BB Yes, I have been on about 35 to 40 freediving trips over the years with divers like Bev Morgan, Dr. Jerry Bastion, Jay Riffe, Ted Hoffman, Terry Dahl, Jerry Henthorn and of course Dr. Richard Glenn. Besides Cabo Pulmo we usually stayed for 2 to 4 weeks at a time diving places like Isla Cerralvo, Punta Arena and Los Frieles. We shot big groupers, pargo, amberjack and roosterfish, which I chose as my signature fish. We all had a fish design we chose to mark our gear.
CC Your second near death experience had nothing to do with diving; tell us about it.
BB On July 5th, 1991 I was involved in an industrial accident where another painter and I fell six stories while painting a grain silo in Burley Idaho. I was permanently disabled and told I would probably not walk again. It was my swimming therapy with mask, fins and snorkel that in three years got me out of the wheel chair, off crutches and using a walking stick. I still had a long way to go but I started scuba diving again with my brother Bill and after ten years of swimming therapy and a few freediving trips each year, I now get around pretty good!
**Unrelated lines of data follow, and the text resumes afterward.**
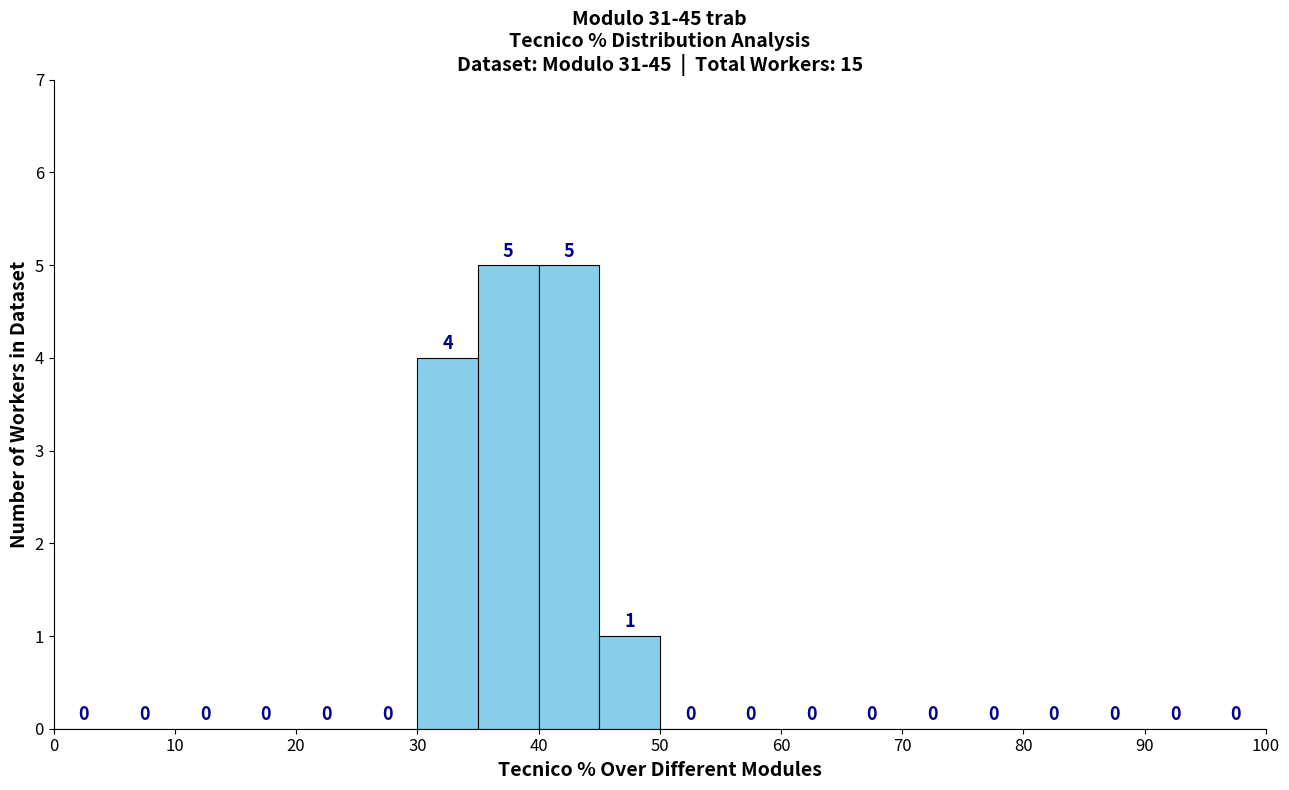

Reading left to right, transcribe this chart: for each bar, give the range it covers on the x-axis and its height.

0 to 5: 0
5 to 10: 0
10 to 15: 0
15 to 20: 0
20 to 25: 0
25 to 30: 0
30 to 35: 4
35 to 40: 5
40 to 45: 5
45 to 50: 1
50 to 55: 0
55 to 60: 0
60 to 65: 0
65 to 70: 0
70 to 75: 0
75 to 80: 0
80 to 85: 0
85 to 90: 0
90 to 95: 0
95 to 100: 0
I don’t have the stamina I once had for diving in currents and I have trouble spotting halibut buried in the sand due to needing glasses. Very few halibut ever got by me in the old days.
CC Do you have family members that dive?
BB My oldest son Bruce II and I have been on many spearfishing trips over the years. Last year we went to Lapaz, Baja CA. We dove Isla Del Espiritu Sontos for a week of spearing grouper, pargo, and cabrilla. We also hit a cow and had to pay off a crooked cop for going through a flashing green light, but that’s Baja!
CC What about Utah diving and the competitions there?
BB I competed in four competitions at Fish Lake in southern Utah placing first and second for the most pounds of non-game fish. In Sept of 1983 my son Bruce II and I were the only freedivers in one tournament, in which we took first trout and first non-game fish with 68 pounds. But later I told the story of a brown spotted fish I had shot and lost that day that was three times the size of anything turned in. This of course drew comments of “yeah right, the one that got away!” So I went back the following Sat to the same spot with my big reel gun and after an hour of searching found him in 20 feet of water. I made a silent dive and nailed the fish through the top of the head, pinning him to the bottom. The big trout had my fresh spear wound on his left side. There was another big fish tournament going on at Fish Lake and I won first place at 26 lbs. It took 5 days to certify the Utah State Record for German Brown Trout and the fish had lost over 4 lbs. The certified weight was 21 lbs. 12 oz., a length of 35.5 inches and a girth of 21.75 inches.
CC Tell us your future spearfishing plans?
BB I am considering competing in the 2nd Annual Blue Water Classic Spearfishing Tournament at Fish Lake Utah this August.
CC Finally, what advice would you give to a new spearfisherman?
BB Always keep your buddy in the water and close by. Also have a sharp boatman watching you, ready to assist for whatever reason and with a tank ready to go incase of a blackout. Trust me on this one.